You still have to do 2 closings though even if you were on title. The way the short sale is set up is that the seller receives no proceeds on the sale. So you would not be able to collect your fee if you were the “seller in foreclosure”.

As far as it being an REO now and you wanting to assign the contract…You will not be able to assign the contact the usual way. When you put your offer in at the bank sign the contact as trustee. Ex: Jon Zorrer, as trustee - When your offer is accepted instead off assigning the contract you are going to sell the beneficial interest in the trust to your end buyer. You have to collect your fee before you assign the beneficial interest to your buyer. If you don’t they do not need you anymore.

You could also do this by buying the property in an LLC and selling the LLC to your end buyer. Either way will get you around the no assignment clause the banks have.

Sorry but banks and government sees us as bad guys so they are gong to make it more difficult for us investors to get a hold and sell deals.

Jon you meant record the deed with the trust as grantee not the trust document correct?

I wouldn’t suggest recording the trust documents… And make certain that on the deed that you indicate the name of the trust before the name of the trustee… if the trust name is shorter then 20 or so characters then lengthen it.

Exactly

Toro,

First of all, when the deed gets quit claimed to you, you’re responsible for making the payments. You didn’t do that, or the property would not have become an REO. You did a disservice to the seller and made other investors look bad. Taking the deed is something you might do for s Sub2 deal.

On your second question, you can’t use the end-buyers funds to buy the house. You can do two transactions. A to B and then B to C, using the same settlement or title company and closing on the same day. You can fund the A to B part, using a transactional funding source.

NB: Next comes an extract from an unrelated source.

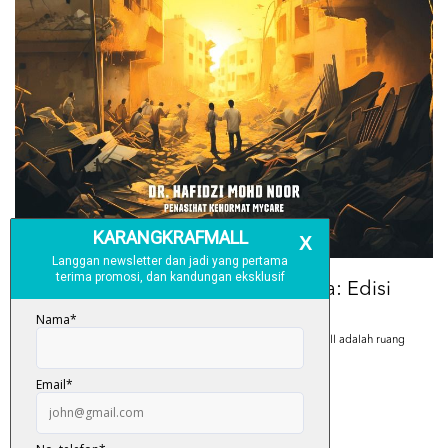
5 Buku Yang Anda Harus Baca: Edisi
2024
5 Buku Yang Anda Harus Baca: Edisi 2024 Karangkraf Mall adalah ruang
di mana kata-kata bertemu deng...
December 14, 2023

What’s all the talk about befriending and flirting with the agent. You don’t seem to take you role as an investor very seriously.

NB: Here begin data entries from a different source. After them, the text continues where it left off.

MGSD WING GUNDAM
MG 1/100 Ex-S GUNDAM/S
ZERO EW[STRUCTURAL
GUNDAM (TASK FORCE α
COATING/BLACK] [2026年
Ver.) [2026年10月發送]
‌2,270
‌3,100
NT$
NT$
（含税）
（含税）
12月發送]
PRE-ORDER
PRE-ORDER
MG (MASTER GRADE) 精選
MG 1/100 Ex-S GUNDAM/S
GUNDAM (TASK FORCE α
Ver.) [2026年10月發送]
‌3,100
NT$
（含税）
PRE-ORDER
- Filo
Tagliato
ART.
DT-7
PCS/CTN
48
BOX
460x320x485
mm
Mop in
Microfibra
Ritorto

I know enough now, finally, to know that ultimately the beneficial interest held by the Trustor(s) will be assigned to the buyer’s entity prior to closing on the A-B transaction. If the Buyer is an LLC, and the Trustee is a separate entity, say a corporation, thus not the direct Purchaser, this is best because some banks see this as not an arm’s length transaction. My bigger concern is with a potential conflict of interest with the fiduciary responsibilities of being a Trustee vs. being the Buyer, not with the Bank; the purchase agreement makes it clear that I’m purchasing the property, intending to make a profit.

But is it mandatory, for the deal to fly with Lenders, that these two entities be held by different parties?

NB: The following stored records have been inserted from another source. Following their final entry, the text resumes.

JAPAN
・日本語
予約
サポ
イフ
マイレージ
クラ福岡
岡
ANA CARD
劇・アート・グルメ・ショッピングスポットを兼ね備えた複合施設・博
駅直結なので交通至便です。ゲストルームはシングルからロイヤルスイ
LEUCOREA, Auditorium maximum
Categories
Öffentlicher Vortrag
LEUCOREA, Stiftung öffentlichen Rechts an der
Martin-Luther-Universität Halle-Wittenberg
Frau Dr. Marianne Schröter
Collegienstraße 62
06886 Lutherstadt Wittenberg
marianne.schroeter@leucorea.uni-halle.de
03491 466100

I would think the real exposure (liability) is with the Trustors who may wonder how the investor gets to profit from the deal yet they may be left with a deficiency judgment (which they would have had anyhow, had the property gone into foreclosure), and the investor is seen as profiting at their expense.

How “mandatory” is it that the LLC and the Trustee entity not be owned by the same person? Is it worth it to hire someone like Ward Hannigan to be the Trustee, at $120/year? I want my “deals” to be squeaky clean, legal, and seen as fairly representing the borrower’s interests because they avoided the foreclosure. And, of course, if there is a way to completed settle all liens, we’re going to get that done, as well.

You can use the end buyers money to fund your purchase …That is the beauty of double closes

Yeah it’s nice of it. Helpful point but what’s if it not in the same date or delayed? Thanks.

I’ve closed short sales using the end-buyers money before. That was the whole purpose of me being on title. If my LLC is on title the difference goes to me (my LLC). I do let everyone know what my intentions are going to be up front. I don’t want any problems. It does vary from title company.
I’m in New Mexico btw (by the way)

My questions were just simply if having the h/o quit claim u their house is a good idea. Lately I’ve been reading it looks fraudulent. I decided to structure them differently such as an “assignment of contract” and assign the paper.

U guys are awesome thanks for ur advice.